Delivering the healthcare that we want for the people of Scotland in a time of straitened budgets and with an ageing population presents us with one of the country’s biggest challenges. We recognise the heroics performed every day by the hard-working staff at every level of NHS Scotland and in our care services, keeping us safe and well in trying circumstances, and we thanked them for that in our motion. However, the people who are working on the front line deserve more than warm words from those in Parliament. They deserve the resources that they need to do their job, and at the very least they deserve to be listened to when they tell us that serious change is needed to preserve and sustain—that was the key word last week—our NHS.
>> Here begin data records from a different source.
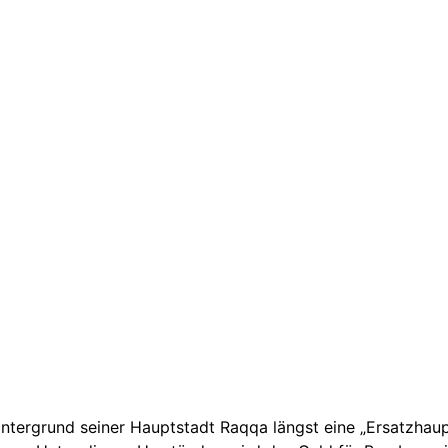
 Untergrund seiner Hauptstadt Raqqa längst eine „Ersatzhau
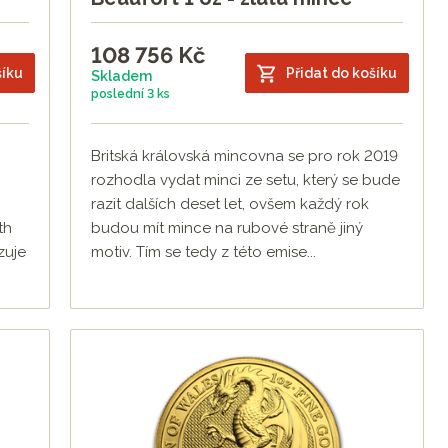
108 756
Kč
šíku
Přidat do košíku
Skladem
poslední
3 ks
Britská královská mincovna se pro rok 2019
rozhodla vydat minci ze setu, který se bude
razit dalších deset let, ovšem každý rok
th
budou mít mince na rubové straně jiný
zuje
motiv. Tím se tedy z této emise...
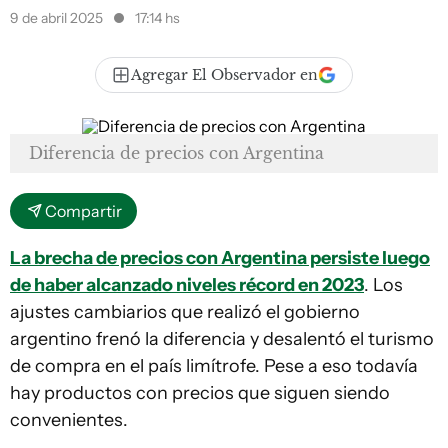
9 de abril 2025
17:14 hs
Agregar El Observador en
Diferencia de precios con Argentina
Compartir
La brecha de precios con Argentina persiste luego
de haber alcanzado niveles récord en 2023
. Los
ajustes cambiarios que realizó el gobierno
argentino frenó la diferencia y desalentó el turismo
de compra en el país limítrofe. Pese a eso todavía
hay productos con precios que siguen siendo
convenientes.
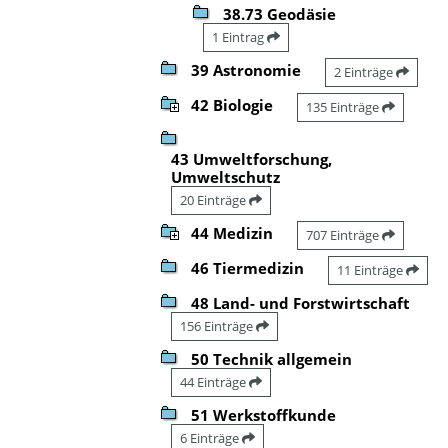
38.73 Geodäsie
1 Eintrag
39 Astronomie
2 Einträge
42 Biologie
135 Einträge
43 Umweltforschung,
Umweltschutz
20 Einträge
44 Medizin
707 Einträge
46 Tiermedizin
11 Einträge
48 Land- und Forstwirtschaft
156 Einträge
50 Technik allgemein
44 Einträge
51 Werkstoffkunde
6 Einträge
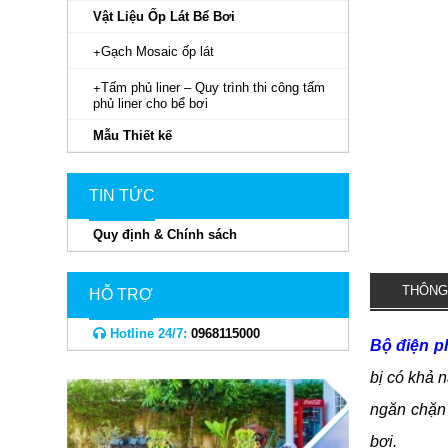
Vật Liệu Ốp Lát Bể Bơi
Gạch Mosaic ốp lát
Tấm phủ liner – Quy trình thi công tấm
phủ liner cho bể bơi
Mẫu Thiết kế
TIN TỨC
Quy định & Chính sách
THÔNG
HỖ TRỢ
Hotline 24/7:
0968115000
Bộ điện p
bị có khả 
ngăn chặn 
bơi.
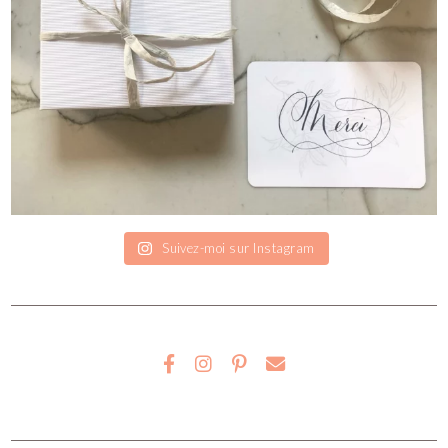
Suivez-moi sur Instagram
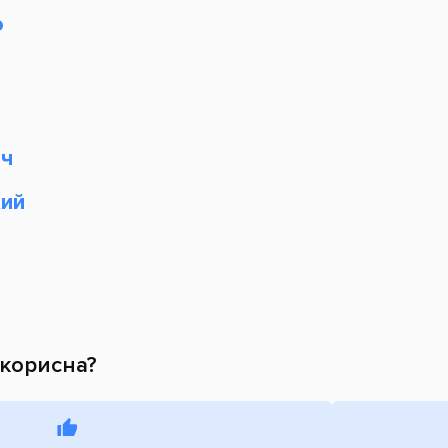
о
ич
ий
 корисна?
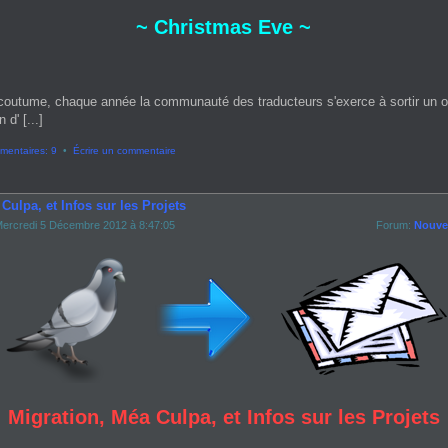
~ Christmas Eve ~
coutume, chaque année la communauté des traducteurs s'exerce à sortir un 
 d' [...]
entaires: 9
•
Écrire un commentaire
Culpa, et Infos sur les Projets
ercredi 5 Décembre 2012 à 8:47:05
Forum:
Nouvel
Migration, Méa Culpa, et Infos sur les Projets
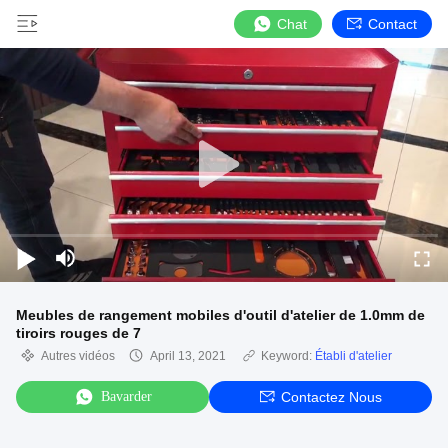
Chat
Contact
Meubles de rangement mobiles d'outil d'atelier de 1.0mm de
tiroirs rouges de 7
Autres vidéos
April 13, 2021
Keyword:
Établi d'atelier
Bavarder
Contactez Nous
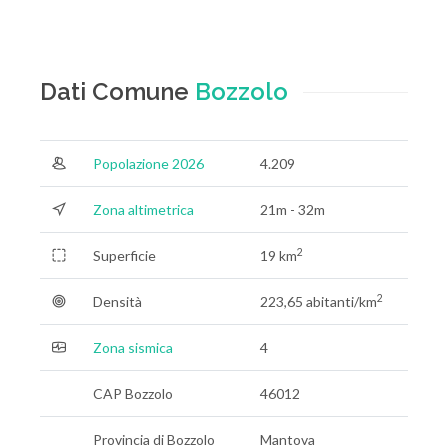
Dati Comune
Bozzolo
Popolazione 2026
4.209
Zona altimetrica
21m - 32m
2
Superficie
19 km
2
Densità
223,65 abitanti/km
Zona sismica
4
CAP Bozzolo
46012
Provincia di Bozzolo
Mantova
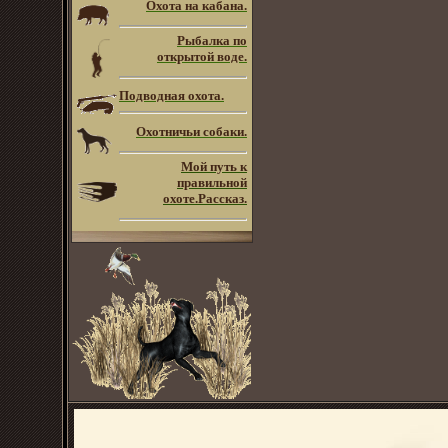
Охота на кабана.
Рыбалка по
открытой воде.
Подводная охота.
Охотничьи собаки.
Мой путь к
правильной
охоте.Рассказ.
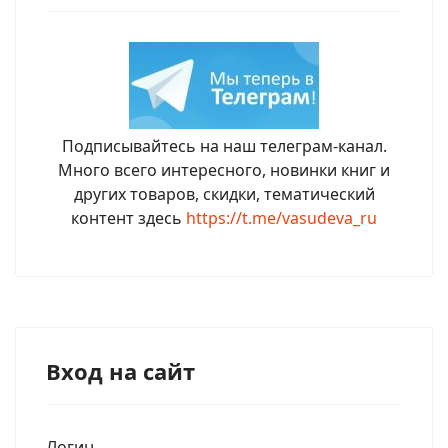
Подписывайтесь на наш телеграм-канал.
Много всего интересного, новинки книг и
других товаров, скидки, тематический
контент здесь
https://t.me/vasudeva_ru
Вход на сайт
Логин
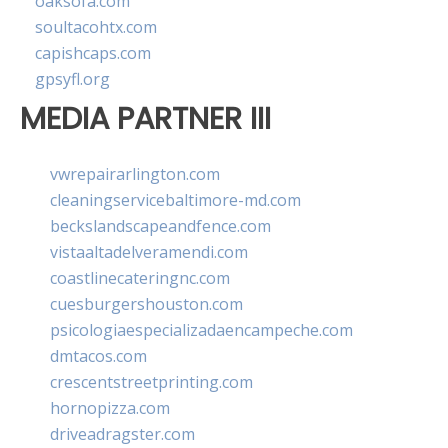
oaksofa.com
soultacohtx.com
capishcaps.com
gpsyfl.org
MEDIA PARTNER III
vwrepairarlington.com
cleaningservicebaltimore-md.com
beckslandscapeandfence.com
vistaaltadelveramendi.com
coastlinecateringnc.com
cuesburgershouston.com
psicologiaespecializadaencampeche.com
dmtacos.com
crescentstreetprinting.com
hornopizza.com
driveadragster.com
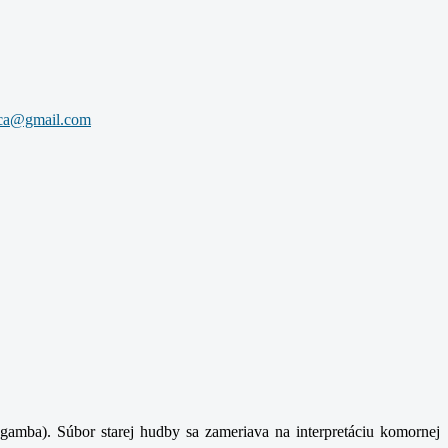
gamba). Súbor starej hudby sa zameriava na interpretáciu komornej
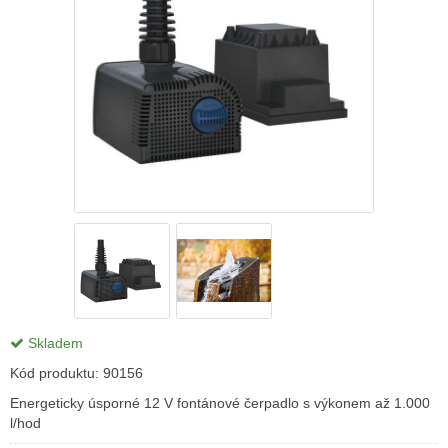
Skladem
Kód produktu:
90156
Energeticky úsporné 12 V fontánové čerpadlo s výkonem až 1.000
l/hod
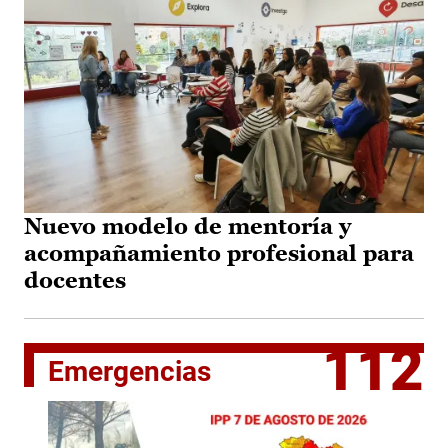
Nuevo modelo de mentoría y
acompañamiento profesional para
docentes
112
Emergencias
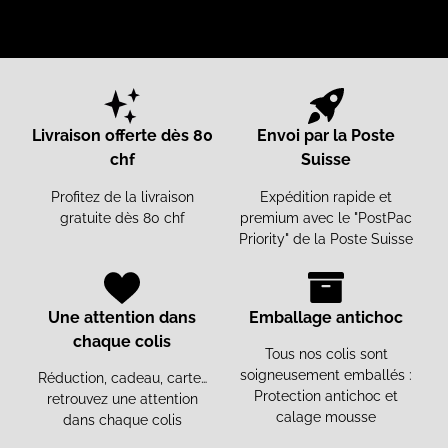
Livraison offerte dès 80
Envoi par la Poste
chf
Suisse
Profitez de la livraison
Expédition rapide et
gratuite dès 80 chf
premium avec le "PostPac
Priority" de la Poste Suisse
Une attention dans
Emballage antichoc
chaque colis
Tous nos colis sont
soigneusement emballés :
Réduction, cadeau, carte…
Protection antichoc et
retrouvez une attention
calage mousse
dans chaque colis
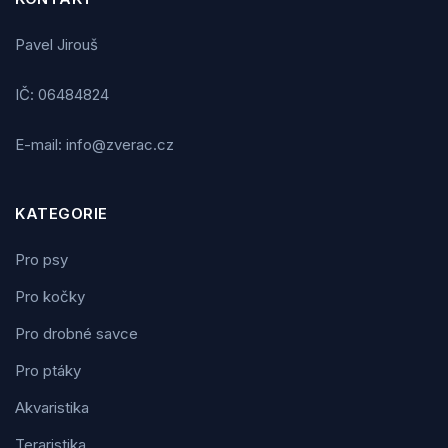
Pavel Jirouš
IČ: 06484824
E-mail: info@zverac.cz
KATEGORIE
Pro psy
Pro kočky
Pro drobné savce
Pro ptáky
Akvaristika
Teraristika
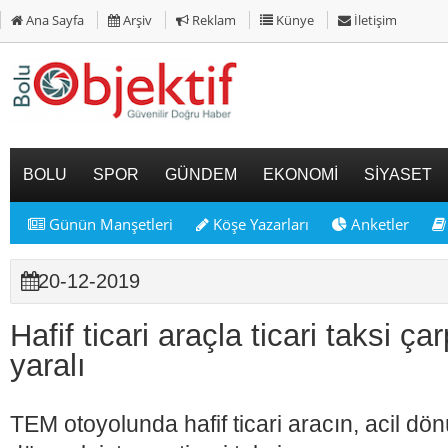
Ana Sayfa
Arşiv
Reklam
Künye
İletişim
BOLU
SPOR
GÜNDEM
EKONOMİ
SİYASET
Günün Manşetleri
Köşe Yazarları
Anketler
20-12-2019
Hafif ticari araçla ticari taksi çar
yaralı
TEM otoyolunda hafif ticari aracın, acil dön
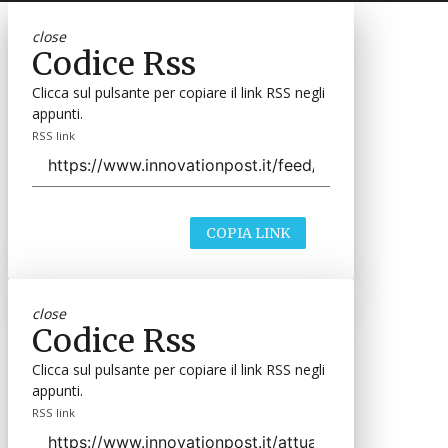
close
Codice Rss
Clicca sul pulsante per copiare il link RSS negli
appunti.
RSS link
COPIA LINK
close
Codice Rss
Clicca sul pulsante per copiare il link RSS negli
appunti.
RSS link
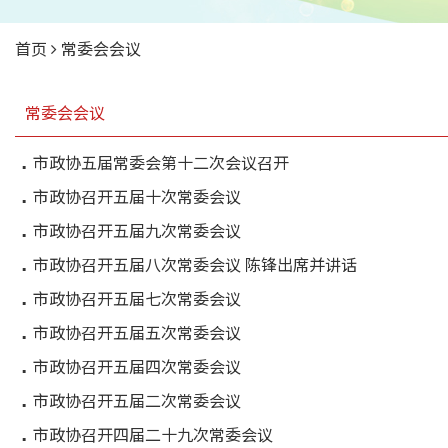
首页
常委会会议
常委会会议
市政协五届常委会第十二次会议召开
市政协召开五届十次常委会议
市政协召开五届九次常委会议
市政协召开五届八次常委会议 陈锋出席并讲话
市政协召开五届七次常委会议
市政协召开五届五次常委会议
市政协召开五届四次常委会议
市政协召开五届二次常委会议
市政协召开四届二十九次常委会议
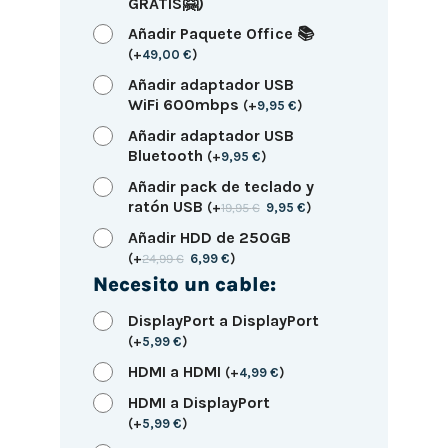
GRATIS🤗)
Añadir Paquete Office 📚
(
+
49,00
€
)
Añadir adaptador USB
WiFi 600mbps
(
+
9,95
€
)
Añadir adaptador USB
Bluetooth
(
+
9,95
€
)
Añadir pack de teclado y
ratón USB
(
+
19,95
€
9,95
€
)
Añadir HDD de 250GB
(
+
24,99
€
6,99
€
)
Necesito un cable:
DisplayPort a DisplayPort
(
+
5,99
€
)
HDMI a HDMI
(
+
4,99
€
)
HDMI a DisplayPort
(
+
5,99
€
)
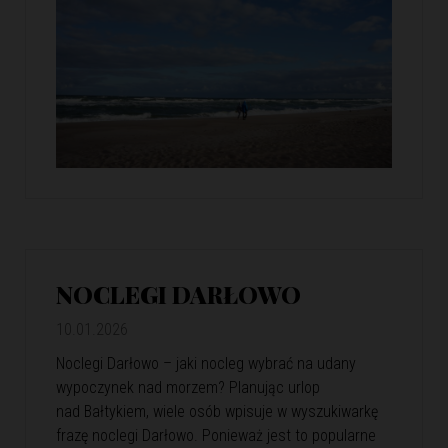
NOCLEGI DARŁOWO
10.01.2026
Noclegi Darłowo – jaki nocleg wybrać na udany
wypoczynek nad morzem? Planując urlop
nad Bałtykiem, wiele osób wpisuje w wyszukiwarkę
frazę noclegi Darłowo. Ponieważ jest to popularne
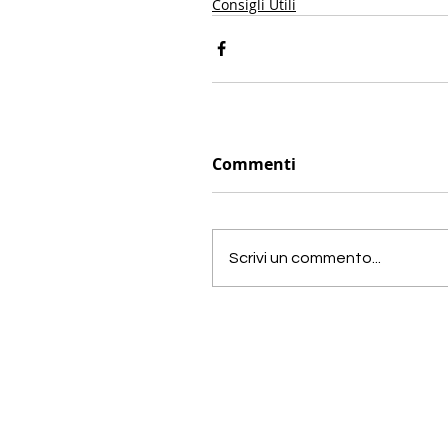
Consigli Utili
Commenti
Scrivi un commento...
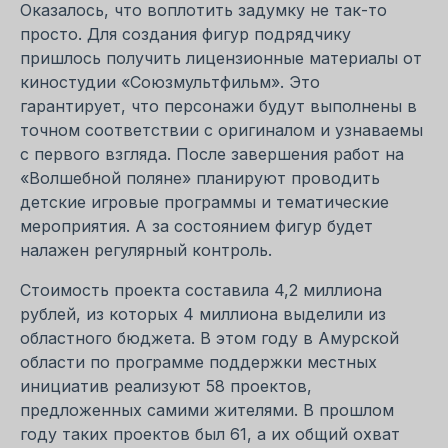
Оказалось, что воплотить задумку не так-то
просто. Для создания фигур подрядчику
пришлось получить лицензионные материалы от
киностудии «Союзмультфильм». Это
гарантирует, что персонажи будут выполнены в
точном соответствии с оригиналом и узнаваемы
с первого взгляда. После завершения работ на
«Волшебной поляне» планируют проводить
детские игровые программы и тематические
мероприятия. А за состоянием фигур будет
налажен регулярный контроль.
Стоимость проекта составила 4,2 миллиона
рублей, из которых 4 миллиона выделили из
областного бюджета. В этом году в Амурской
области по программе поддержки местных
инициатив реализуют 58 проектов,
предложенных самими жителями. В прошлом
году таких проектов был 61, а их общий охват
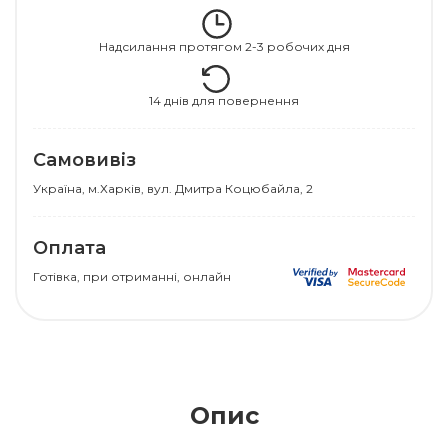
Надсилання протягом 2-3 робочих дня
14 днів для повернення
Самовивіз
Українa, м.Харків, вул. Дмитра Коцюбайла, 2
Оплата
Готівка, при отриманні, онлайн
Опис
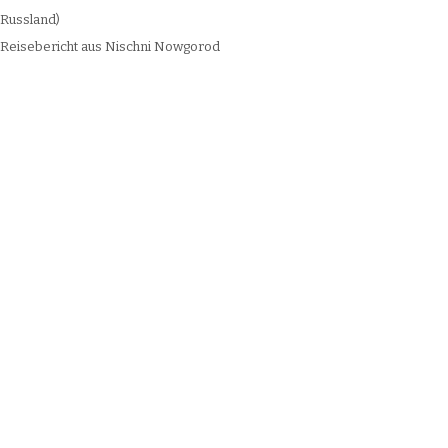
Russland)
Reisebericht aus Nischni Nowgorod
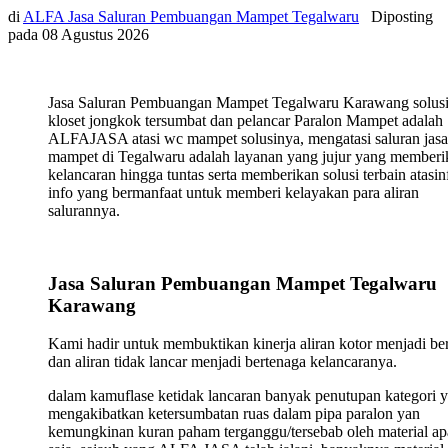
di
ALFA Jasa Saluran Pembuangan Mampet Tegalwaru
Diposting
pada
08 Agustus 2026
Jasa Saluran Pembuangan Mampet Tegalwaru Karawang solus
kloset jongkok tersumbat dan pelancar Paralon Mampet adalah
ALFAJASA atasi wc mampet solusinya, mengatasi saluran jasa
mampet di Tegalwaru adalah layanan yang jujur yang memberi
kelancaran hingga tuntas serta memberikan solusi terbain atasin
info yang bermanfaat untuk memberi kelayakan para aliran
salurannya.
Jasa Saluran Pembuangan Mampet Tegalwaru
Karawang
Kami hadir untuk membuktikan kinerja aliran kotor menjadi ber
dan aliran tidak lancar menjadi bertenaga kelancaranya.
dalam kamuflase ketidak lancaran banyak penutupan kategori 
mengakibatkan ketersumbatan ruas dalam pipa paralon yan
kemungkinan kuran paham terganggu/tersebab oleh material ap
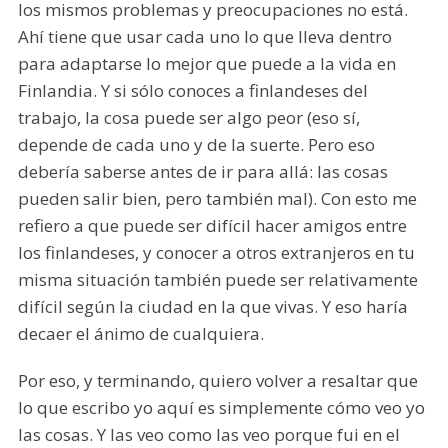
los mismos problemas y preocupaciones no está.
Ahí tiene que usar cada uno lo que lleva dentro
para adaptarse lo mejor que puede a la vida en
Finlandia. Y si sólo conoces a finlandeses del
trabajo, la cosa puede ser algo peor (eso sí,
depende de cada uno y de la suerte. Pero eso
debería saberse antes de ir para allá: las cosas
pueden salir bien, pero también mal). Con esto me
refiero a que puede ser difícil hacer amigos entre
los finlandeses, y conocer a otros extranjeros en tu
misma situación también puede ser relativamente
difícil según la ciudad en la que vivas. Y eso haría
decaer el ánimo de cualquiera.
Por eso, y terminando, quiero volver a resaltar que
lo que escribo yo aquí es simplemente cómo veo yo
las cosas. Y las veo como las veo porque fui en el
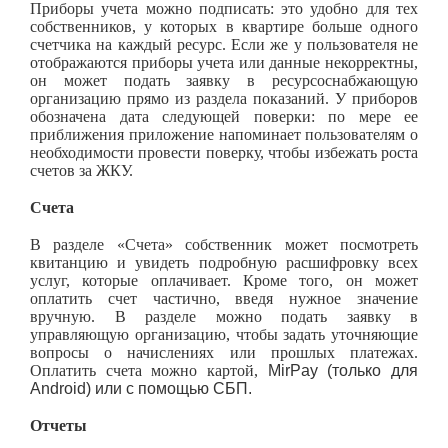
Приборы учета можно подписать: это удобно для тех
собственников, у которых в квартире больше одного
счетчика на каждый ресурс. Если же у пользователя не
отображаются приборы учета или данные некорректны,
он может подать заявку в ресурсоснабжающую
организацию прямо из раздела показаний. У приборов
обозначена дата следующей поверки: по мере ее
приближения приложение напоминает пользователям о
необходимости провести поверку, чтобы избежать роста
счетов за ЖКУ.
Счета
В разделе «Счета» собственник может посмотреть
квитанцию и увидеть подробную расшифровку всех
услуг, которые оплачивает. Кроме того, он может
оплатить счет частично, введя нужное значение
вручную. В разделе можно подать заявку в
управляющую организацию, чтобы задать уточняющие
вопросы о начислениях или прошлых платежах.
Оплатить счета можно картой,
MirPay (только для
Android) или с помощью СБП.
Отчеты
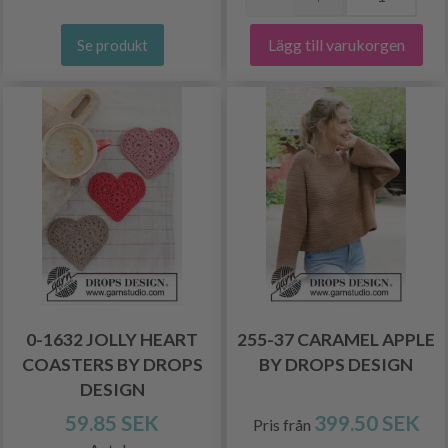
Lägg till varukorgen
Se produkt
0-1632 JOLLY HEART
255-37 CARAMEL APPLE
COASTERS BY DROPS
BY DROPS DESIGN
DESIGN
59.85 SEK
399.50 SEK
Pris från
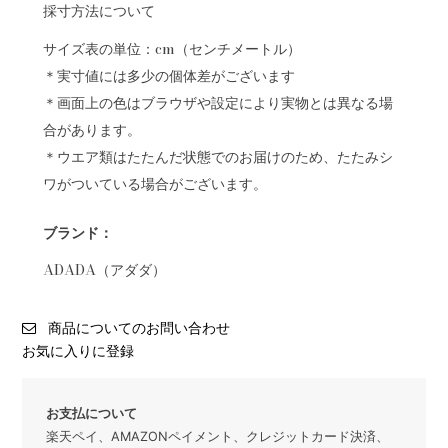
採寸方法について
サイズ表の単位：cm（センチメートル）
＊実寸値には多少の個体差がございます
＊画面上の色はブラウザや設定により実物とは異なる場
合があります。
＊ウエア類はたたんだ状態でのお届けのため、たたみシ
ワがついている場合がございます。
ブランド：
ADADA（アダダ）
商品についてのお問い合わせ
お気に入りに登録
お支払について
楽天ペイ、AMAZONペイメント、クレジットカード決済、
Last week, an independent report commissioned by the British Medical Association’s Scottish consultants committee illustrated the full scale of the challenge. The report said that the balance had tipped too far towards financial decisions dominating over medical need, and that that was linked to
“politicians’ promises to the general public to meet increasing demands from an aging population for a better quality of healthcare without being able to fully resource such promises”.
In its conclusion, the BMA’s report stated that it had
“detected a strong note of pessimism, even fatalism, over how the healthcare system could be improved for the benefit of all stakeholders, without substantial improvements in resources allocated to the NHS in Scotland. These feelings, if left unaddressed, could have major consequences for patient care and the overall sustainability of NHS Scotland.”
That was a wake-up call, indeed, but it was followed just 24 hours later by another, this time from the medical and nursing royal colleges speaking for the first time with a single voice, in the report “Building a more sustainable NHS in Scotland: Health professions lead the call for action”. They say that funding is unable to keep up with the pressures on the NHS, that tinkering around the edges is not the answer and that it is time for
“a genuine public debate on change”.